Recent studies have shown thousands of victims have come forward, claiming to have been raped, sexually assaulted or experienced other forms of workplace abuse while serving in the military.  This further proves: “When a service member attempts to report a violation of their Constitutional rights each level of their chain of command, leading up to the highest office of the defense secretary, will band together to initiate damage control, rather than afford a veteran equal justice. The hypocrisy of this reality is that an enlisted service member will be the first to sacrifice his life to protect the very same Constitution he is denied.

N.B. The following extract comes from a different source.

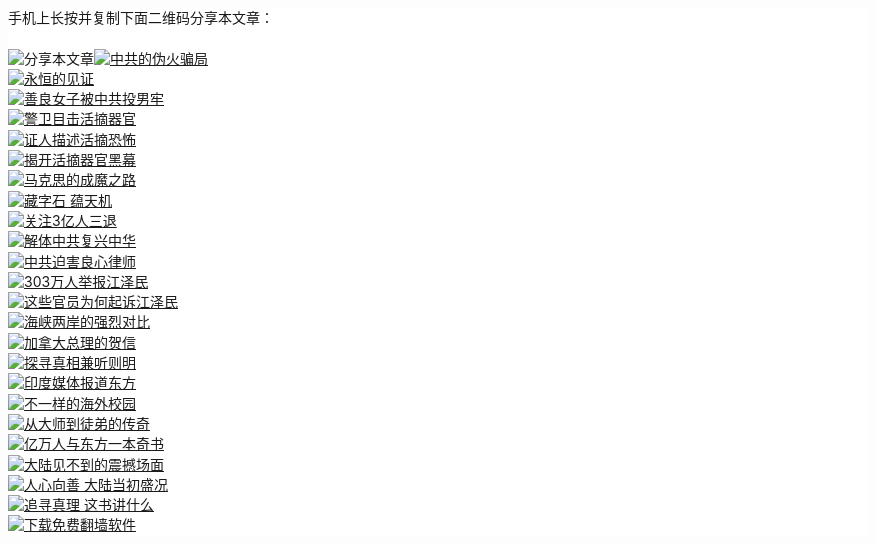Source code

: ####
手机上长按并复制下面二维码分享本文章：<br><br><img src="http://www.hehaibao.com/qr/index.php?m=1&e=L&p=10&t=&d=https://github.com/asdfghy6/djy/blob/master/gb/19/7/31/n11421616.md%231" title="分享本文章"></td><td VALIGN=TOP><a href="https://github.com/asdfghy6/djy/blob/master/gb/16/1/21/n4622075.md?dfh#1" target="_blank"><img src="https://raw.githubusercontent.com/asdfghy6/djy/master/gb/300/wei-f1.jpg" title="中共的伪火骗局"  alt="中共的伪火骗局"></a><br><a href="https://github.com/asdfghy6/yh/blob/master/README.md?dfh#1" target="_blank"><img src="https://raw.githubusercontent.com/asdfghy6/djy/master/gb/300/yong-h.jpg" title="永恒的见证"  alt="永恒的见证"></a><br><a href="https://github.com/asdfghy6/djy/blob/master/gb/13/9/29/n3974789.md?dfh#1" target="_blank"><img src="https://raw.githubusercontent.com/asdfghy6/djy/master/gb/300/shang-lnz.jpg" title="善良女子被中共投男牢"  alt="善良女子被中共投男牢"></a><br><a href="https://github.com/asdfghy6/djy/blob/master/gb/16/3/16/n4663449.md?dfh#1" target="_blank"><img src="https://raw.githubusercontent.com/asdfghy6/djy/master/gb/300/huo-z3.jpg" title="警卫目击活摘器官"  alt="警卫目击活摘器官"></a><br><a href="https://github.com/asdfghy6/djy/blob/master/gb/16/8/7/n8177641.md?dfh#1" target="_blank"><img src="https://raw.githubusercontent.com/asdfghy6/djy/master/gb/300/huo-z4.jpg" title="证人描述活摘恐怖"  alt="证人描述活摘恐怖"></a><br><a href="https://github.com/asdfghy6/djy/blob/master/gb/10/4/19/n2881569.md?dfh#1" target="_blank"><img src="https://raw.githubusercontent.com/asdfghy6/djy/master/gb/300/huo-z1.jpg" title="揭开活摘器官黑幕"  alt="揭开活摘器官黑幕"></a><br><a href="https://github.com/asdfghy6/djy/blob/master/gb/10/11/7/n3077476.md?dfh#1" target="_blank"><img src="https://raw.githubusercontent.com/asdfghy6/djy/master/gb/300/ma-ks.jpg" title="马克思的成魔之路"  alt="马克思的成魔之路"></a><br><a href="https://github.com/asdfghy6/djy/blob/master/gb/14/6/9/n4173977.md?dfh#1" target="_blank"><img src="https://raw.githubusercontent.com/asdfghy6/djy/master/gb/300/chang-zs.jpg" title="藏字石 蕴天机"  alt="藏字石 蕴天机"></a><br><a href="https://github.com/asdfghy6/djy/blob/master/gb/18/5/10/n10381511.md?dfh#1" target="_blank"><img src="https://raw.githubusercontent.com/asdfghy6/djy/master/gb/300/st1.jpg" title="关注3亿人三退"  alt="关注3亿人三退"></a><br><a href="https://github.com/asdfghy6/djy/blob/master/gb/18/3/21/n10237682.md?dfh#1" target="_blank"><img src="https://raw.githubusercontent.com/asdfghy6/djy/master/gb/300/jie-t.jpg" title="解体中共复兴中华"  alt="解体中共复兴中华"></a><br><a href="https://github.com/asdfghy6/djy/blob/master/gb/9/2/9/n2422991.md?dfh#1" target="_blank"><img src="https://raw.githubusercontent.com/asdfghy6/djy/master/gb/300/gao-zs.jpg" title="中共迫害良心律师"  alt="中共迫害良心律师"></a><br><a href="https://github.com/asdfghy6/djy/blob/master/gb/18/12/9/n10900044.md?dfh#1" target="_blank"><img src="https://raw.githubusercontent.com/asdfghy6/djy/master/gb/300/sj1.jpg" title="303万人举报江泽民"  alt="303万人举报江泽民"></a><br><a href="https://github.com/asdfghy6/djy/blob/master/gb/18/8/28/n10672014.md?dfh#1" target="_blank"><img src="https://raw.githubusercontent.com/asdfghy6/djy/master/gb/300/sj2.jpg" title="这些官员为何起诉江泽民"  alt="这些官员为何起诉江泽民"></a><br><a href="https://github.com/asdfghy6/djy/blob/master/gb/8/12/18/n2367165.md?dfh#1" target="_blank"><img src="https://raw.githubusercontent.com/asdfghy6/djy/master/gb/300/liangan.jpg" title="海峡两岸的强烈对比"  alt="海峡两岸的强烈对比"></a><br><a href="https://github.com/asdfghy6/djy/blob/master/gb/15/5/5/n4427238.md?dfh#1" target="_blank"><img src="https://raw.githubusercontent.com/asdfghy6/djy/master/gb/300/jia-ndzl.jpg" title="加拿大总理的贺信"  alt="加拿大总理的贺信"></a><br><a href="https://github.com/asdfghy6/djy/blob/master/gb/11/6/17/n3289382.md?dfh#1" target="_blank">
<img src="https://raw.githubusercontent.com/asdfghy6/djy/master/gb/300/xiao-wd.jpg" title="探寻真相兼听则明"  alt="探寻真相兼听则明"></a><br><a href="https://github.com/asdfghy6/djy/blob/master/gb/18/10/27/n10812623.md?dfh#1" target="_blank"><img src="https://raw.githubusercontent.com/asdfghy6/djy/master/gb/300/yindu.jpg" title="印度媒体报道东方"  alt="印度媒体报道东方"></a><br><a href="https://github.com/asdfghy6/djy/blob/master/gb/18/6/9/n10469652.md?dfh#1" target="_blank"><img src="https://raw.githubusercontent.com/asdfghy6/djy/master/gb/300/xie-j.jpg" title="不一样的海外校园"  alt="不一样的海外校园"></a><br><a href="https://github.com/asdfghy6/djy/blob/master/gb/7/4/5/n1669415.md?dfh#1" target="_blank"><img src="https://raw.githubusercontent.com/asdfghy6/djy/master/gb/300/li-up.jpg" title="从大师到徒弟的传奇"  alt="从大师到徒弟的传奇"></a><br><a href="https://github.com/asdfghy6/djy/blob/master/gb/17/5/26/n9191512.md?dfh#1" target="_blank"><img src="https://raw.githubusercontent.com/asdfghy6/djy/master/gb/300/zfl2.jpg" title="亿万人与东方一本奇书"  alt="亿万人与东方一本奇书"></a><br><a href="https://github.com/asdfghy6/djy/blob/master/gb/13/11/27/n4020290.md?dfh#1" target="_blank"><img src="https://raw.githubusercontent.com/asdfghy6/djy/master/gb/300/zhen-h.jpg" title="大陆见不到的震撼场面"  alt="大陆见不到的震撼场面"></a><br><a href="https://github.com/asdfghy6/djy/blob/master/gb/15/7/17/n4482910.md?dfh#1" target="_blank"><img src="https://raw.githubusercontent.com/asdfghy6/djy/master/gb/300/dalu-sk.jpg" title="人心向善 大陆当初盛况"  alt="人心向善 大陆当初盛况"></a><br><a href="https://github.com/asdfghy6/djy/blob/master/gb/9/10/15/n2689419.md?dfh#1" target="_blank"><img src="https://raw.githubusercontent.com/asdfghy6/djy/master/gb/300/zfl1.jpg" title="追寻真理 这书讲什么"  alt="追寻真理 这书讲什么"></a><br><a href="https://github.com/asdfghy6/fq/blob/master/README.md?dfh#1" target="_blank"><img src="https://raw.githubusercontent.com/asdfghy6/djy/master/gb/300/fq1.jpg" title="下载免费翻墙软件"  alt="下载免费翻墙软件"></a><br></td></tr></table>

Similar to the Navy’s tail hook scandal, top brass will go to great lengths to avoid a full blown Congressional inquiry, federal investigation or media blitz.  Nowadays, abused veterans are left feeling traumatized and have been abandoned by the military.  While trying to transition to reestablish what was once a normal life, veterans are experiencing severe symptoms of post-traumatic stress disorder (PTSD) and are isolating themselves away from their immediate families.  Homeless rates and suicide rates for military veterans have risen drastically since the Post 9/11 war.

While still in uniform, traumatized victims seldom have access to anyone they can trust that will offer neutral advocacy support without fear of becoming a victim themselves. The likelihood of a command conducting an inquiry into a victim’s complaints, at the very least an impartial investigation, is slim to none, especially if it involves a senior member within the victim’s chain of command”….


Anonymous said...

Why isn't Congress addressing the military's rape epidemic as a civil right and human rights violation? In the military, white women and gays (the average viction of a military sex crime) are also considered minorities, which grants them equal protection under the CRA.

Anonymous said...

In America white women were raised to never view themselves as a minority, although the US census reflects such. To convince them to petition Congress to consider military rape as a civil rights or human rights violations would challenge their pride. Even though most of them were most likely mentally or physically abused as children. They would rather collect VA compensation benefits (welfare check), remain quiet and live in shame. When it comes to pride and prejudice, there's a lot to learn about the European-American culture.